Niebauer, 206 N.E.3d 411 (Ind. Ct. App. 2023), but the Indiana Supreme Court vacated this decision when it granted transfer on July 13, 2023, see WEOC, Inc. v. Adair, 2023 Ind. LEXIS 420 (Ind. Jul. 13, 2023). The court sees no cogent rationale to suspend a decision on duty today. Duty is generally a question of law for the court to decide. See Rhodes v. Wright, 805 N.E.2d 382, 386 (Ind. 2004); see, e.g., Sims v. Humane Soc’y, 758 F. Supp.2d 737, 750-51 (N.D. Ind. 2010) (dismissing negligence claims without plausible allegations supporting duty). The court sees no issue with proceeding to decide this motion, not least given the obligation under the law to plead plausible claims. See Twombly, 550 U.S. at 570. This is particularly true when Ms. Knight amended her complaint eight months after her initial filing and after enjoying the benefit of discovery.

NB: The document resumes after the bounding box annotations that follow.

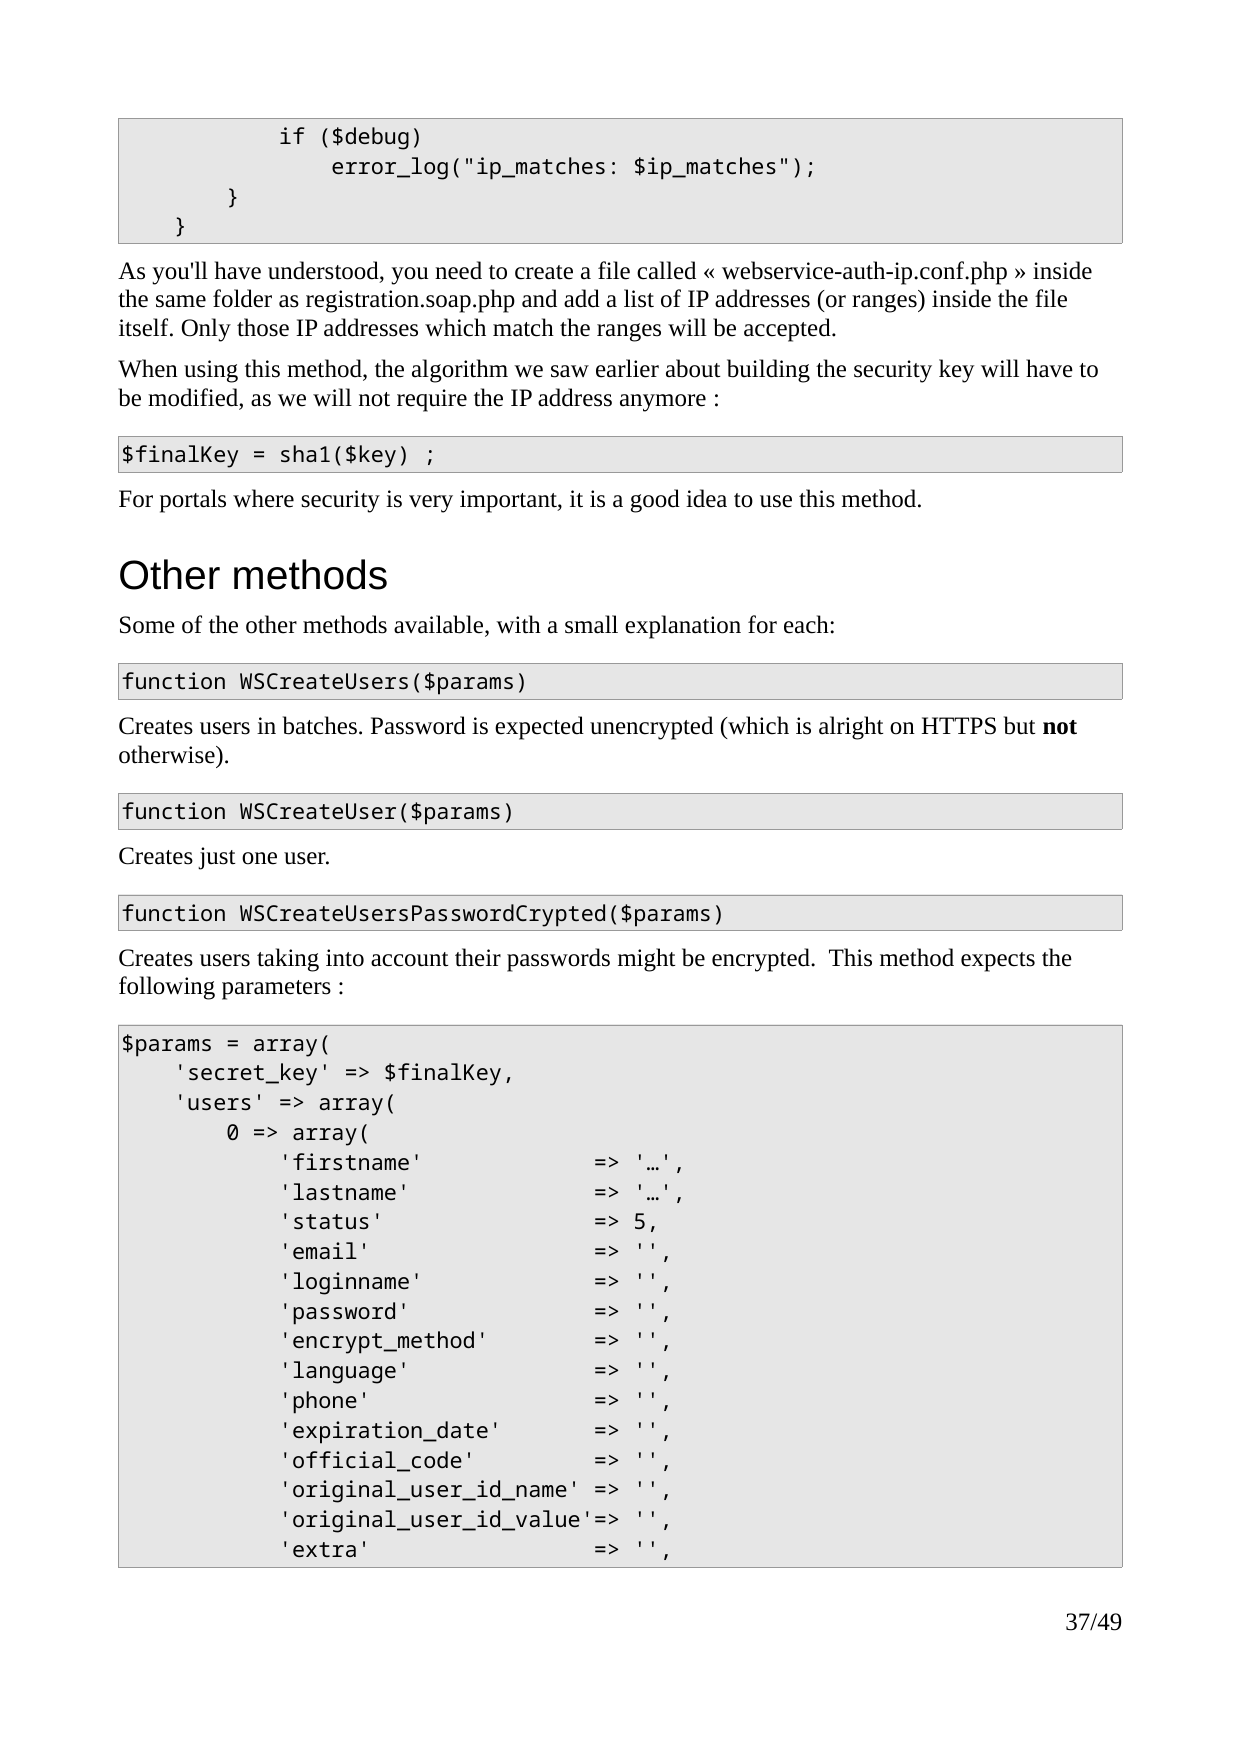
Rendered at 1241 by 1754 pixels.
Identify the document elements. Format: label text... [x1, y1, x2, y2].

text function WSCreateUser($params) [119, 794, 1122, 829]
text Creates users taking into account their passwords might be encrypted. This method expects the following parameters : [118, 943, 1122, 1000]
text Creates just one user. [118, 841, 1122, 870]
text Creates users in batches. Password is expected unencrypted (which is alright on HTTPS but not otherwise). [118, 711, 1122, 769]
text function WSCreateUsersPasswordCrypted($params) [119, 896, 1122, 930]
subtitle Other methods [118, 551, 1122, 598]
text When using this method, the algorithm we saw earlier about building the security key will have to be modified, as we will not require the IP address anymore : [118, 354, 1122, 412]
text if ($debug) error_log("ip_matches: $ip_matches"); } } [119, 119, 1122, 243]
text Some of the other methods available, with a small explanation for each: [118, 610, 1122, 639]
text As you'll have understood, you need to create a file called « webservice-auth-ip.conf.php » inside the same folder as registration.soap.php and add a list of IP addresses (or ranges) inside the file itself. Only those IP addresses which match the ranges will be accepted. [118, 256, 1122, 342]
text $finalKey = sha1($key) ; [119, 437, 1122, 472]
text For portals where security is very important, it is a good idea to use this method. [118, 484, 1122, 513]
text $params = array( 'secret_key' => $finalKey, 'users' => array( 0 => array( 'firstname' => '…', 'lastname' => '…', 'status' => 5, 'email' => '', 'loginname' => '', 'password' => '', 'encrypt_method' => '', 'language' => '', 'phone' => '', 'expiration_date' => '', 'official_code' => '', 'original_user_id_name' => '', 'original_user_id_value'=> '', 'extra' => '', [119, 1026, 1122, 1567]
text function WSCreateUsers($params) [119, 664, 1122, 699]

Her understanding of the claim has not diminished. Ms. Knight alleges negligence—more precisely a negligent supervision claim—against Nucor. The theory of negligent supervision (or retention) seeks to impose liability on an employer when its

employee “steps beyond the recognized scope of his employment to commit a tortious injury upon a third party[.]” Clark v. Aris, Inc., 890 N.E.2d 760, 765 (Ind. Ct. App. 2008) (emphasis removed). This claim requires proof of duty, its breach, causation, and damages. See Cmty. Health Network v. McKenzie, 185 N.E.3d 368, 379 (Ind. 2022); Scott v. Retz, 916 N.E.2d 252, 257 (Ind. Ct. App. 2009). In determining whether an employer owes a duty of care to a third-party like Ms. Knight in a negligent supervision case, Indiana law follows both the Restatement (Second) of Torts § 317 and those factors generally applied to impose a duty of care—namely, the relationship between the parties, the reasonable foreseeability of harm to the person injured, and public policy. See Looney v. Nestle Waters N. Am., Inc., 187 N.E.3d 867, 873 (Ind. Ct. App. 2022).